Continue the news article about Louisiana's new teacher evaluations from its final sentence.

• Provided passage
-=-=-=-=-

Teachers: Reviews threaten their jobs

Educators at top schools fear new reviews will cost their jobs

An increasing number of educators say Louisiana’s new evaluations make it more likely that teachers at high-achieving public schools will get poor reviews, which would threaten their job security.

“You are looking at trouble,” said Norma Church, principal of Westdale Heights Academic Magnet School in Baton Rouge, one of the top-rated schools in the state.

But state Superintendent of Education John White said data show the concerns are mostly misplaced and that teachers in the state’s best schools are better positioned to get good reviews than most of their colleagues.

“And I have the statistics that show that,” White said.

The issue surfaced initially earlier this month when a state lawmaker said that South Highlands Elementary Magnet School, the highest-rated elementary school in the state, was seeing teachers rated as “ineffective” even though students scored among the highest in Louisiana.

The problem, they said, is that even high-scoring students whose results drop from the previous year can result in a teacher being rated as ineffective, which they said showed up in trial runs for the new job evaluations.

Under the new review system, teachers rated as ineffective for two years in a row can be fired.

White contends South Highlands is an isolated case.

However, teachers and leaders at Westdale, the LSU Laboratory School and two others in Shreveport said they are seeing problems similar to those at South Highlands.

-=-=-=-=-

• Extracted data
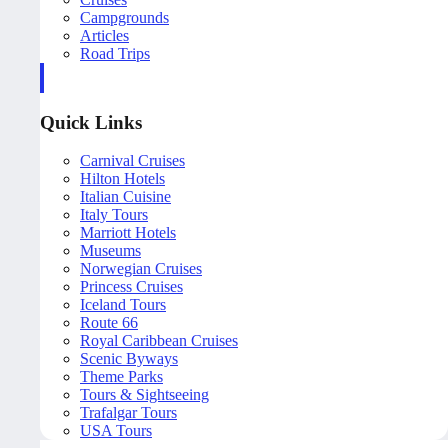
Campgrounds
Articles
Road Trips
Quick Links
Carnival Cruises
Hilton Hotels
Italian Cuisine
Italy Tours
Marriott Hotels
Museums
Norwegian Cruises
Princess Cruises
Iceland Tours
Route 66
Royal Caribbean Cruises
Scenic Byways
Theme Parks
Tours & Sightseeing
Trafalgar Tours
USA Tours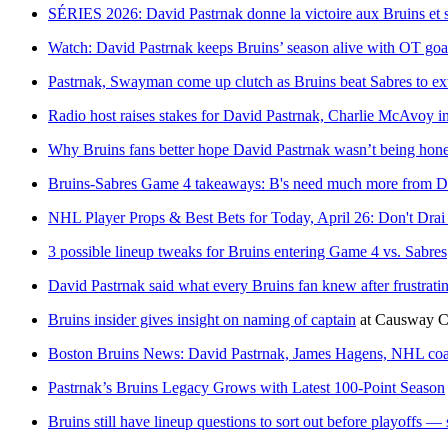
SÉRIES 2026: David Pastrnak donne la victoire aux Bruins et s
Watch: David Pastrnak keeps Bruins’ season alive with OT goa
Pastrnak, Swayman come up clutch as Bruins beat Sabres to ext
Radio host raises stakes for David Pastrnak, Charlie McAvoy 
Why Bruins fans better hope David Pastrnak wasn’t being hone
Bruins-Sabres Game 4 takeaways: B's need much more from D
NHL Player Props & Best Bets for Today, April 26: Don't Dra
3 possible lineup tweaks for Bruins entering Game 4 vs. Sabres
David Pastrnak said what every Bruins fan knew after frustrati
Bruins insider gives insight on naming of captain
at
Causway 
Boston Bruins News: David Pastrnak, James Hagens, NHL coac
Pastrnak’s Bruins Legacy Grows with Latest 100-Point Season
Bruins still have lineup questions to sort out before playoffs — s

-=-=-=-=-

• Answer below
The change, which stems from a 2010 law, is supposed to improve student achievement through more rigorous teacher reviews.

Critics call the new system unreliable.

Under the change, half of a teacher’s evaluation starting this school year will be linked to the growth of student achievement, which insiders call value added, rather than by relying largely on classroom observations.

Students who show gains based on state models, regardless of where they started, generally mean their teachers will get satisfactory ratings.

But Church said it is hard for teachers at high-performing schools to produce that growth, especially when students have scored well in previous school years.

She said she is especially concerned about her fifth-grade teachers, which is one year after students take the all-important LEAP test where passage is required for promotion.

Fifth-graders are not required to pass a standardized test to move to the next grade.

“It is harder for them to get that momentum going,” Church said of fifth-graders, which can mean lower test scores and lower ratings for the teachers.

“That is the one I worry the most about,” she said.

White said that, based on three years of test data for teachers who have been at Westdale for three or more years, all were put at various levels of effectiveness.

Wade Smith, director of the LSU Lab School, said educators there started looking at test scores and evaluations after they heard about the concerns at South Highlands since both schools are highly ranked.

“We are seeing that trend as well,” Smith said.

Based on pilot projects, he said, three teachers out of 10 or 12 included were rated as ineffective.

White said that, based on a review of three school years, only 30 teachers statewide out of about 55,000 were rated as ineffective even though a majority of their students scored at the top two levels on standardized exams.

He said teachers at magnet schools have only a 5 percent chance of being rated as ineffective while 10 percent statewide are expected to fall into that category.

However, White repeated his view that, while the concerns represent rare cases, state officials might need to make “adjustments” on the annual evaluations to ensure safeguards.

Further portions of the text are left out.